Regały znajdują się w kilku punktach miasta i służą do bezpłatnej wymiany książek. Oczywiście nic się nie stanie, jeśli ktoś zabierze sobie egzemplarz nie pozostawiając nic w zamian.
Co jakiś czas do naszej redakcji docierają jednak informacje o "czyścicielach regałów". Czytelnik Damian przekazał nam zdjęcia starszego mężczyzny, który do obszernych toreb pakował książki znajdujące się w regale przy ul. Fredry.
- Zabrał wszystko co było w języku polskim, a pozostawił książki w języku angielskim. Podejrzewam, że to tylko na sprzedaż, bo gdyby to było na makulaturę lub opał, to zabrałby wszystkie. Nie reagowałem, bo teoretycznie pan miał prawo, żeby książki wziąć, a tylko dobre wychowanie sugerowałoby wziąć jedną, dwie lub trzy.
Regałem przy Fredry opiekuje się CK Zamek. - Nie chcę spekulować po co ludziom tyle książek, ani mówić o kradzieży, bo to rzeczy społeczne, które komuś innemu już nie były potrzebne. Nie wiemy czy to tak zapalony czytelnik czy też może jest to sposób na zarobek. Rozstrzyganie tego to nie nasza rola - mówi Michał Janiszewski.
Pracownicy Zamku starają się, żeby w regale zawsze znajdowały się książki. - Obecnie dokładamy ok. 30-40 egzemplarzy 2-3 razy w tygodniu, wcześniej trzeba było to robić codziennie. Jest więc progres - zaznaczył Janiszewski.

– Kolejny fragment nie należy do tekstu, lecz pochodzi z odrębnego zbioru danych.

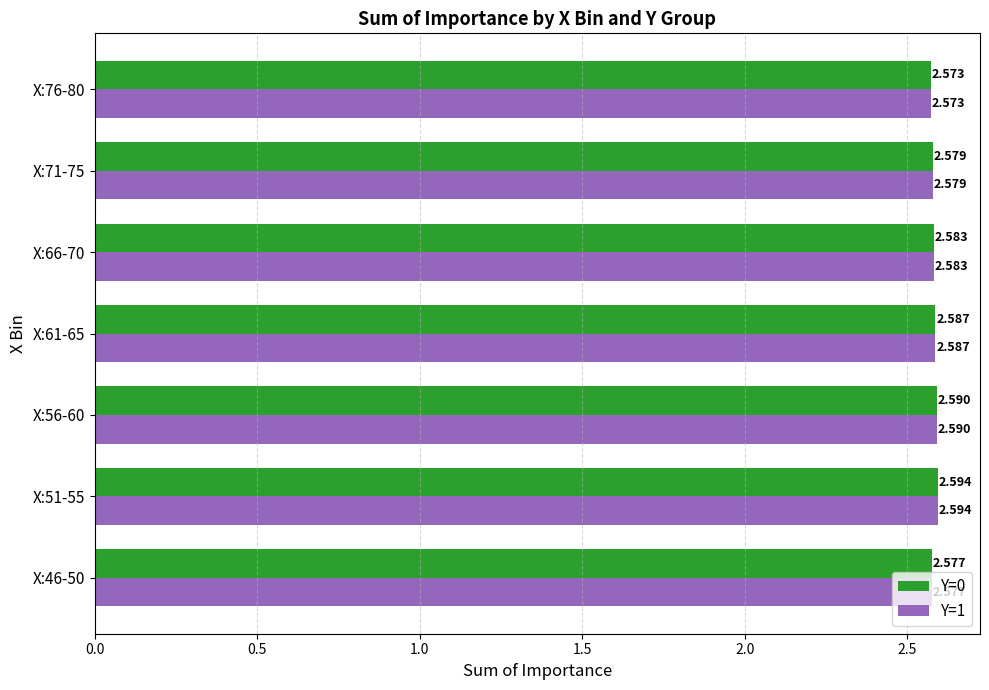

Is the value of Y=1 at X:61-65 greater than the value of Y=0 at X:46-50?

Yes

Według opiekuna, regał działa coraz lepiej i mobilizuje ludzi do aktywności obywatelskiej. - Ludzie nie wyrzucają książek, tylko zadają sobie trud ich spakowania i przywiezienia do centrum, choć łatwiej byłoby je zostawić na śmietniku. To budujące - przyznał Janiszewski.
Wciąż zdarza się, że w regale umieszczane są ulotki, zniszczone gazety czy po prostu śmieci. Pracownicy zamku codziennie jednak usuwają tego typu rzeczy i apelują do poznaniaków o korzystanie z regału zgodnie z jego ideą.